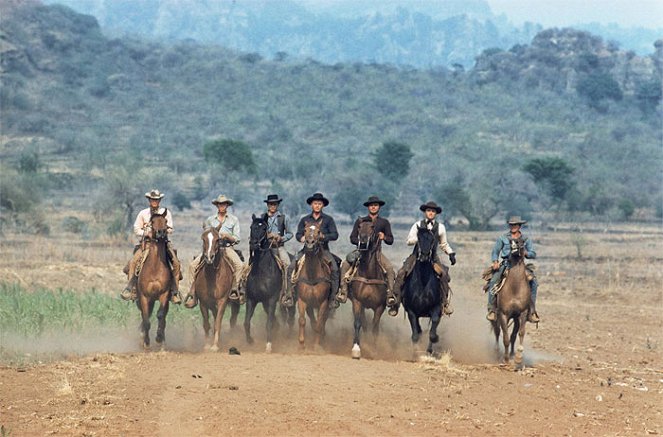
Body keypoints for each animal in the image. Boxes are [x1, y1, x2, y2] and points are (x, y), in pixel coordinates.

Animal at [136, 209, 172, 350]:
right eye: (152, 221)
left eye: (166, 221)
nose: (161, 232)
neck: (155, 267)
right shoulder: (144, 296)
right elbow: (146, 320)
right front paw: (146, 342)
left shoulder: (164, 294)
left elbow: (160, 315)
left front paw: (159, 338)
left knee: (163, 318)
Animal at [244, 214, 294, 350]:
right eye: (251, 227)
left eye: (263, 228)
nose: (253, 244)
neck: (262, 271)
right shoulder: (252, 299)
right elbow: (246, 322)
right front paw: (250, 341)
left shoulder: (272, 299)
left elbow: (269, 323)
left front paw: (269, 345)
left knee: (290, 319)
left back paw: (289, 338)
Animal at [348, 217, 390, 358]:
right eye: (359, 226)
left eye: (372, 227)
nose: (363, 241)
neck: (369, 275)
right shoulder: (357, 301)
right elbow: (358, 323)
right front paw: (356, 349)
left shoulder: (380, 307)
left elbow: (375, 328)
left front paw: (375, 350)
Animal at [402, 225, 444, 354]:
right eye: (419, 238)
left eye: (432, 240)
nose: (424, 256)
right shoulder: (411, 311)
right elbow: (415, 335)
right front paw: (415, 354)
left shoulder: (436, 308)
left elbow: (432, 333)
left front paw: (430, 348)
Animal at [490, 237, 532, 366]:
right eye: (510, 241)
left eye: (521, 241)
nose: (513, 248)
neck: (515, 287)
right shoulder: (503, 314)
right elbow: (505, 337)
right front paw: (506, 359)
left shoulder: (522, 313)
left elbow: (520, 333)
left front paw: (518, 357)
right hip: (497, 316)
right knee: (497, 331)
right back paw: (497, 351)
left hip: (515, 318)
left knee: (513, 334)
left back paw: (513, 353)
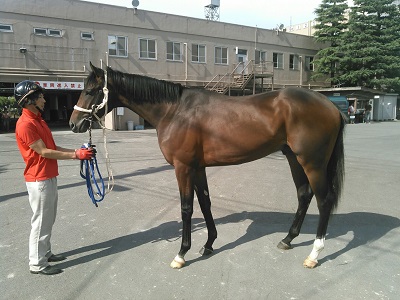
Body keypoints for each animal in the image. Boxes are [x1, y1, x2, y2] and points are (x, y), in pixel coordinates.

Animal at [70, 63, 346, 270]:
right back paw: (288, 239)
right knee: (304, 195)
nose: (74, 124)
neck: (175, 110)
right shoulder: (198, 168)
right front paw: (209, 244)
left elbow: (186, 208)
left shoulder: (183, 168)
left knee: (324, 200)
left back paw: (314, 254)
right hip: (293, 158)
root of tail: (330, 105)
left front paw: (181, 254)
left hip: (312, 163)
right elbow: (205, 203)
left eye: (92, 90)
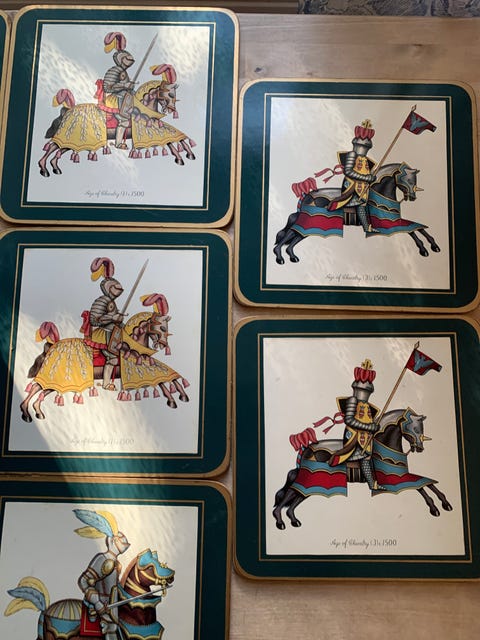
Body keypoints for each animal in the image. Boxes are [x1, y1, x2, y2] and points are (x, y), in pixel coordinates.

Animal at [20, 308, 190, 423]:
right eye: (162, 327)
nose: (162, 344)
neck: (131, 345)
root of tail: (52, 344)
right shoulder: (141, 367)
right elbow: (162, 380)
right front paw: (174, 397)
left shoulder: (148, 367)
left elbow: (166, 378)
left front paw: (180, 395)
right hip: (56, 379)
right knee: (36, 388)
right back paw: (26, 412)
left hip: (54, 382)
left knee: (39, 391)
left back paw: (35, 412)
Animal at [38, 74, 196, 177]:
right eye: (170, 94)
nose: (171, 109)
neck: (142, 109)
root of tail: (68, 109)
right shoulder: (150, 129)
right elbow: (171, 140)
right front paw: (182, 155)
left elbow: (173, 139)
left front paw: (187, 154)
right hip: (70, 138)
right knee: (52, 148)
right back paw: (43, 168)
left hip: (69, 142)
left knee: (55, 150)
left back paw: (53, 168)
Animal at [272, 408, 452, 530]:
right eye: (414, 428)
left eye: (421, 429)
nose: (420, 448)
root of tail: (306, 448)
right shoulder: (397, 478)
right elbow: (422, 485)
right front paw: (436, 506)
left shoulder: (402, 475)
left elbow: (427, 483)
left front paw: (444, 503)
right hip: (308, 480)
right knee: (288, 495)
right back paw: (279, 521)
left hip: (311, 486)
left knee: (294, 499)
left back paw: (293, 520)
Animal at [273, 163, 441, 264]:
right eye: (408, 180)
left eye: (415, 180)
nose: (412, 197)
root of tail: (306, 195)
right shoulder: (389, 224)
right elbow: (413, 229)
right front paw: (425, 248)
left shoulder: (395, 220)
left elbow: (418, 227)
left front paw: (433, 245)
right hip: (307, 223)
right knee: (288, 235)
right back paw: (279, 257)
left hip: (308, 228)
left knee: (293, 238)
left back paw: (291, 256)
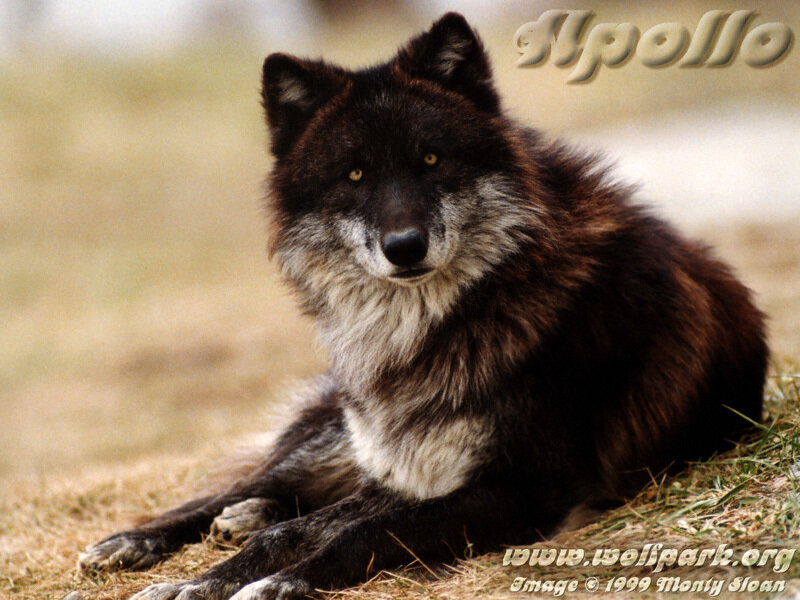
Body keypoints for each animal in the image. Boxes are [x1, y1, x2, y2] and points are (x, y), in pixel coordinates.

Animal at [78, 12, 768, 600]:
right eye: (355, 176)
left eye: (432, 159)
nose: (404, 247)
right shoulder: (405, 471)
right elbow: (297, 530)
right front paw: (202, 580)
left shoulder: (521, 488)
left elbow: (357, 530)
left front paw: (281, 581)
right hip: (333, 431)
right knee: (247, 484)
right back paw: (144, 537)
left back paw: (239, 518)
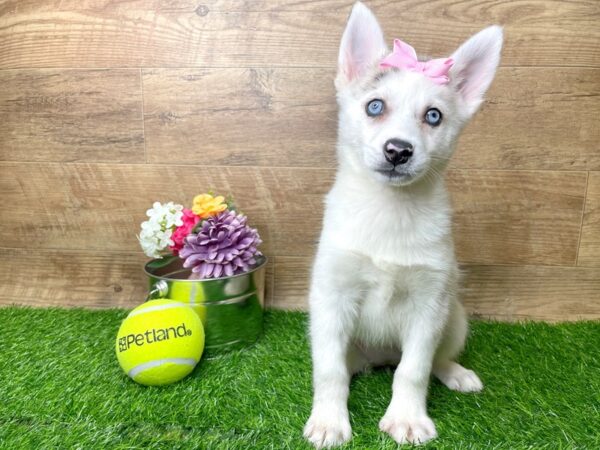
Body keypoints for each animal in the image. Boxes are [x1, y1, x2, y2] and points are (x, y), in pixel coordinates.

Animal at [304, 2, 502, 446]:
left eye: (434, 116)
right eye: (375, 106)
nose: (398, 151)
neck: (388, 210)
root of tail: (381, 356)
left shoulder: (429, 305)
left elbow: (414, 372)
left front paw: (407, 418)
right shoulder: (332, 298)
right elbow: (329, 371)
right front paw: (328, 421)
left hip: (454, 318)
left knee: (429, 361)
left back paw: (455, 373)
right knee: (346, 366)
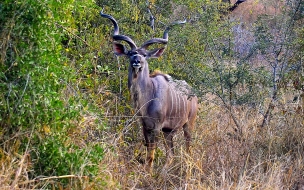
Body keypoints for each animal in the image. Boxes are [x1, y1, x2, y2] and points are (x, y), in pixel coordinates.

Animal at [101, 11, 198, 172]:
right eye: (131, 53)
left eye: (145, 54)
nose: (137, 61)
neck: (147, 98)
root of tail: (194, 95)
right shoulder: (145, 125)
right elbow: (148, 148)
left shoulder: (157, 127)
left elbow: (151, 153)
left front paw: (148, 174)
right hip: (168, 131)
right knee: (171, 154)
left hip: (188, 125)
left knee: (188, 152)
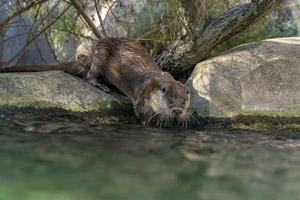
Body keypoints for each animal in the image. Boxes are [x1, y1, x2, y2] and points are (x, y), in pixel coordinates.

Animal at [0, 38, 190, 126]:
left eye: (184, 102)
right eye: (170, 100)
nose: (177, 110)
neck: (154, 87)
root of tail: (91, 53)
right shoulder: (142, 99)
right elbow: (142, 114)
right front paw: (151, 123)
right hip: (100, 55)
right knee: (90, 75)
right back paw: (102, 86)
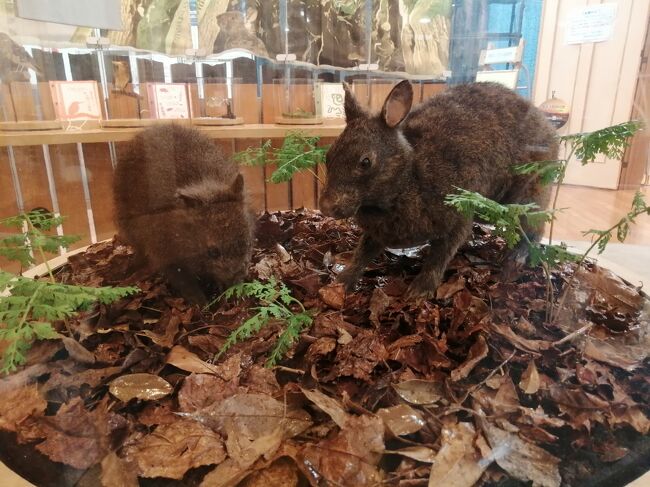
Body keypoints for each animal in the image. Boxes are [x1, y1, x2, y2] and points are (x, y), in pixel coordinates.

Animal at [112, 125, 254, 304]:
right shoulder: (167, 258)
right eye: (213, 252)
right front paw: (200, 302)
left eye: (247, 243)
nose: (236, 280)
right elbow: (185, 282)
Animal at [318, 81, 556, 298]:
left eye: (365, 162)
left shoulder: (457, 220)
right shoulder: (375, 235)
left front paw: (419, 291)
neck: (407, 179)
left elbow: (438, 259)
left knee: (534, 228)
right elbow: (362, 254)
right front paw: (341, 282)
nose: (326, 207)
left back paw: (517, 257)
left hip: (527, 196)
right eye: (328, 156)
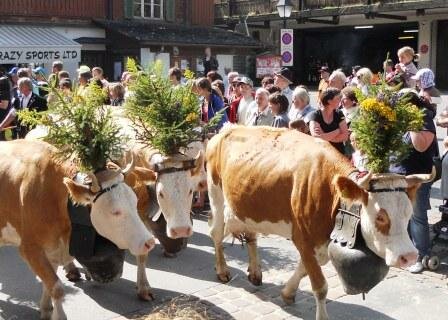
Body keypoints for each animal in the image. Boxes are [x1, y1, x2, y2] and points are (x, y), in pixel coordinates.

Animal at [0, 141, 155, 320]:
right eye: (115, 211)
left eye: (134, 201)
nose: (150, 242)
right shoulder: (30, 248)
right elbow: (56, 287)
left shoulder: (53, 249)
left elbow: (49, 282)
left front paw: (45, 308)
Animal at [205, 126, 432, 320]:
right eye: (381, 217)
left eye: (409, 213)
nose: (409, 256)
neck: (331, 192)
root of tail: (226, 129)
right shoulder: (302, 238)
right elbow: (320, 286)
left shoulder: (319, 243)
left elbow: (304, 269)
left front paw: (287, 293)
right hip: (215, 194)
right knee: (216, 232)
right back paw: (222, 270)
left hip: (246, 205)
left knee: (251, 235)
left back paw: (255, 272)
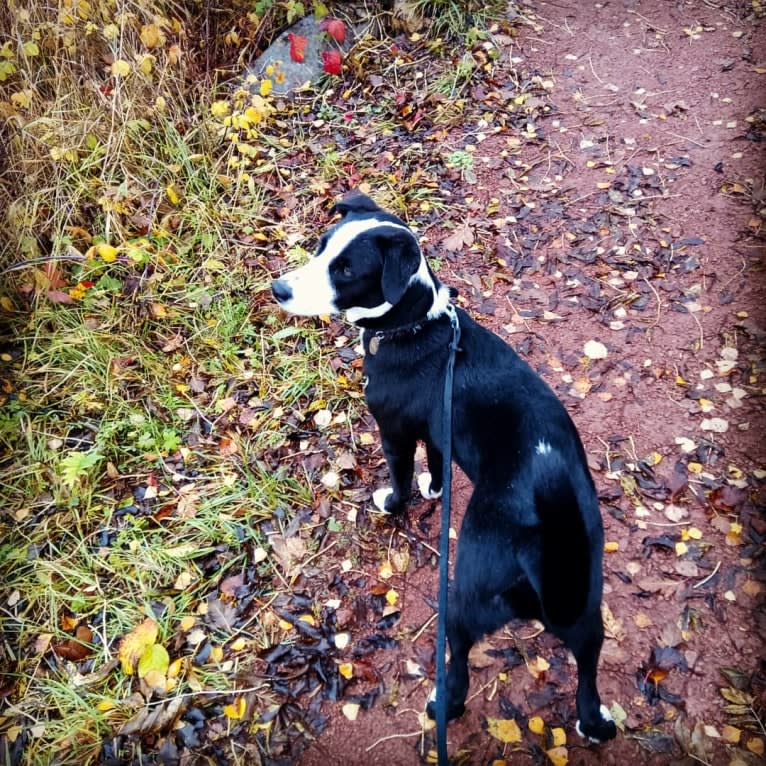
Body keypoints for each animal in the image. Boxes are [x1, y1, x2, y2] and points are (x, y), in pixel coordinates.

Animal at [272, 192, 620, 744]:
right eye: (321, 246)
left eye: (346, 269)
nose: (278, 289)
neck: (413, 324)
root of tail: (547, 527)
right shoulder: (438, 429)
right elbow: (436, 465)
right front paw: (435, 489)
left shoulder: (394, 432)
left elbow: (398, 480)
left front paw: (392, 504)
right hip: (586, 611)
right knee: (587, 679)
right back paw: (595, 724)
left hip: (462, 605)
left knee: (456, 672)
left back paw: (441, 706)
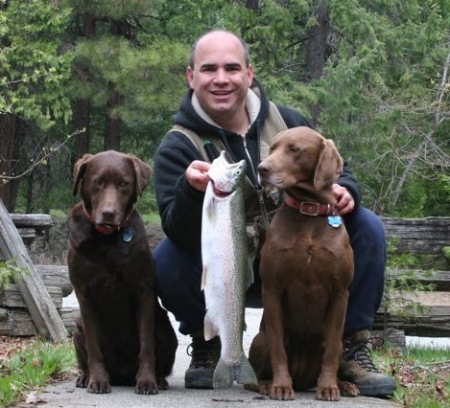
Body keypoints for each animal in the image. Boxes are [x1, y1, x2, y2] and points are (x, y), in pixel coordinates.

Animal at [68, 151, 178, 396]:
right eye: (98, 182)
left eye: (124, 184)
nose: (108, 213)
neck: (107, 240)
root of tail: (122, 375)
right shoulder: (85, 294)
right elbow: (94, 347)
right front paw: (98, 381)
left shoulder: (143, 291)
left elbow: (147, 345)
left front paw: (147, 381)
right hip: (77, 326)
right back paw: (84, 377)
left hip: (166, 329)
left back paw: (159, 379)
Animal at [248, 126, 360, 400]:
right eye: (272, 148)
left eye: (294, 149)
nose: (262, 168)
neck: (309, 212)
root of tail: (301, 380)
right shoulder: (272, 288)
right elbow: (278, 346)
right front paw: (280, 385)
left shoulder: (341, 292)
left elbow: (331, 349)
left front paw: (329, 387)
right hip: (260, 340)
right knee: (260, 369)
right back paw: (267, 384)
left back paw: (343, 384)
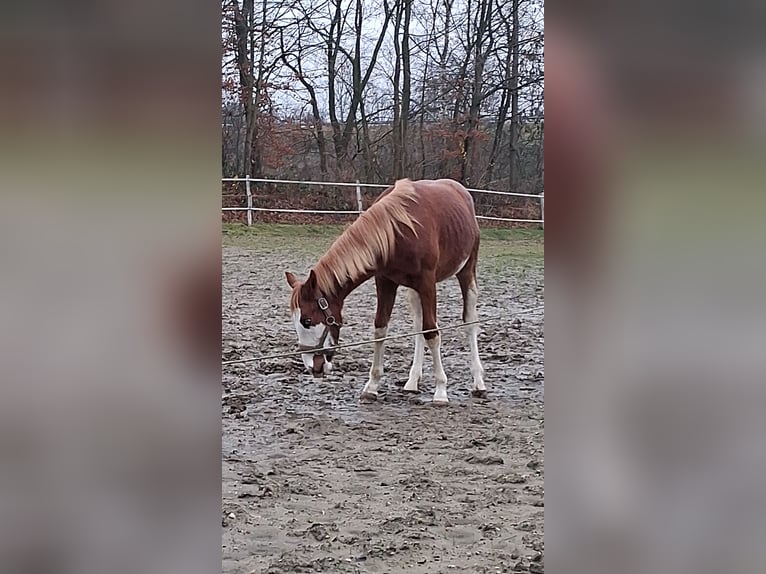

Task brief> Starting at the first line of the records above, set down each line exactly through the one that holds "left shoulder: (272, 299)". Omit pictures.

Result for this task>
Body keypoints for each animal in the image. Boxes are [x1, y1, x2, y2] and points are (x, y), in pixel coordinates.

Animal at [136, 209, 172, 350]:
right eye: (152, 221)
left eye: (166, 221)
nose: (161, 232)
neck: (155, 267)
right shoulder: (144, 296)
right elbow: (146, 320)
right front paw: (146, 342)
left shoulder: (164, 294)
left elbow: (160, 315)
left front paw: (159, 338)
left knee: (163, 318)
Animal at [244, 214, 294, 350]:
right eye: (251, 227)
left eye: (263, 228)
nose: (253, 244)
neck: (262, 271)
right shoulder: (252, 299)
right elbow: (246, 322)
right front paw: (250, 341)
left shoulder: (272, 299)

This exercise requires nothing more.